Siddhartha, the Musical

★★★
music review (edinburgh) | Read in About 2 minutes
33329 large
121329 original
Published 09 Aug 2014
33330 large
121329 original

Adapting Herman Hesse's 1922 novel of the same name, Siddhartha, the Musical is an Italian-language operatta which started life as a prisoner rehabilitation programme in Milanese maximum security penitentiary. It is a story of enlightenment, Eastern religious philosophy, personal fulfillment and the ancient Buddha's quest for wisdom. 

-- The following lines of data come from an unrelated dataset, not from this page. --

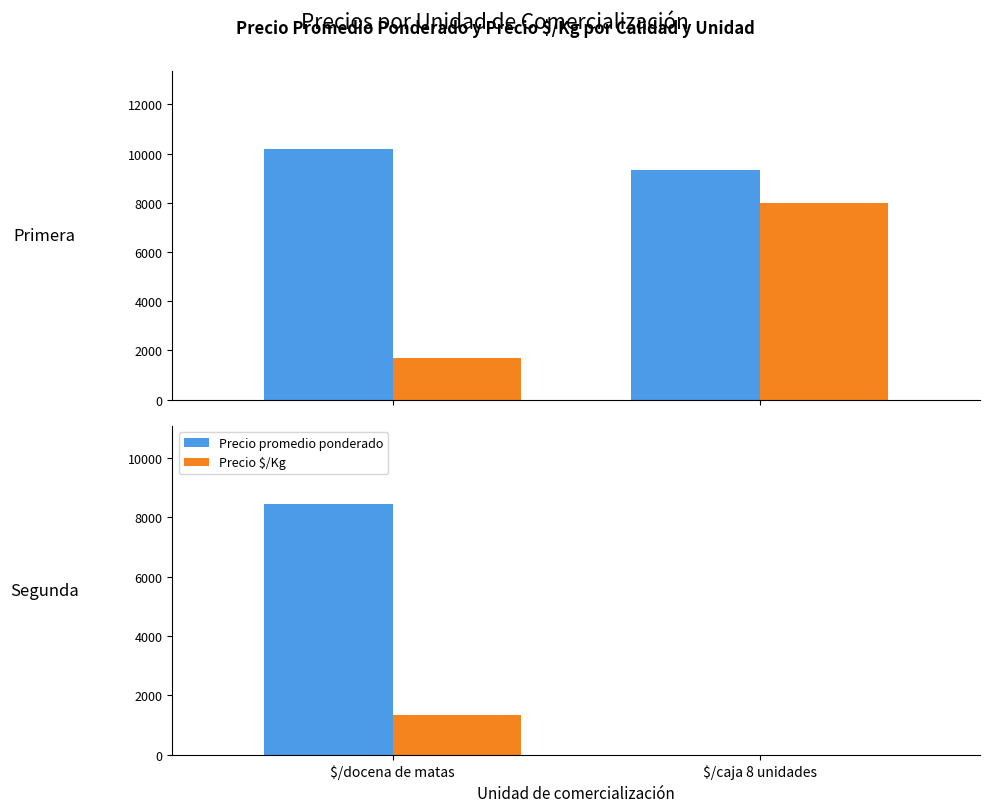

Which category has the lowest value in the Precio promedio ponderado series?

$/caja 8 unidades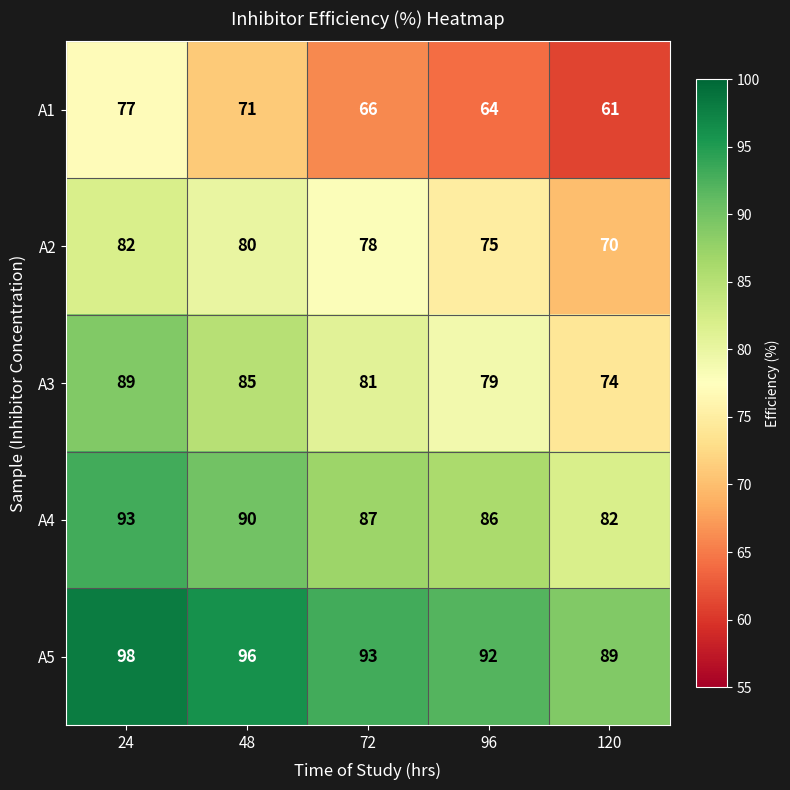

Which series has the widest spread of values?

A1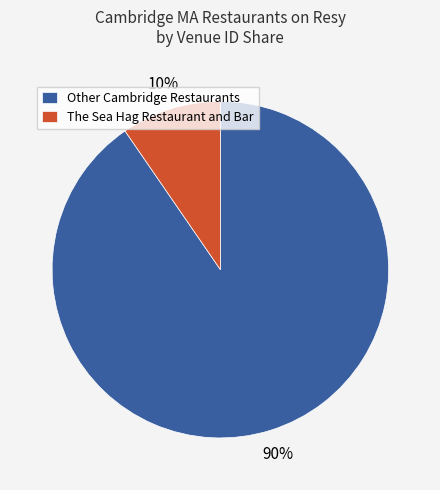

Combined, do Other Cambridge Restaurants and The Sea Hag Restaurant and Bar account for over 50%?

Yes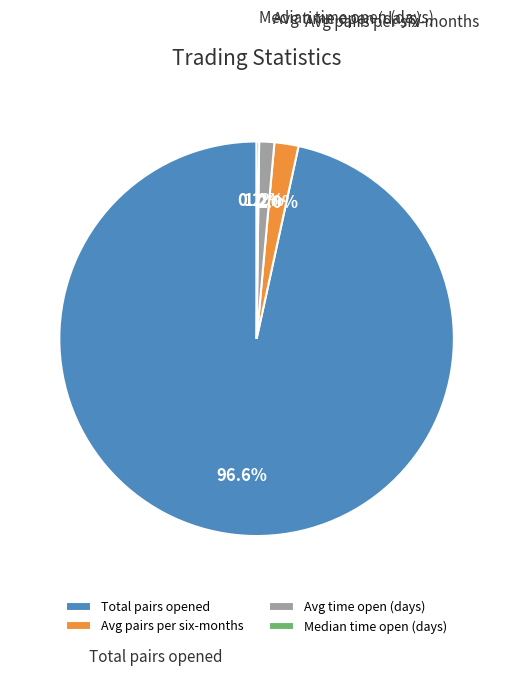

What percentage is NOT represented by Total pairs opened?

3.4%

But below the surface, Siddhartha is majestically stupid, utterly daft-as-a-brush nonsensical. The plotline is complete tosh and, given the show's 70-minute running time, is rushed through at a bewildering pace. Siddhartha, born a prince in ancient India, is raised behind the golden walls of his father's castle. One day he is told that life is not so gilded outside of his palace walls, which prompts an existential crisis in our eponymous hero and sees him leave his lover and their unborn child and embark on a quest to find the true meaning of life. A knocked-up, abandoned and (shortly after) dead concubine, a sage whose wisdom has come from staring at a river his whole life and a son left to face near-certain death in a forest later, and Siddhartha has learned that all you need is love.

Yeah...

Nevertheless, this is gloriously dumb fun. Siddhartha, the Musical boasts a fantastically good looking cast and is all rippling six-packs, pounding music and great vocals. The costumes are fabulous, the dancing entertaining and as a spectacle it's a great big production standing out against the general lo-fi tenor of the wider Fringe.

It's a colourful, vibrant and entirely enjoyable romp that takes its journey of enlightenment very seriously. Even if nobody else does.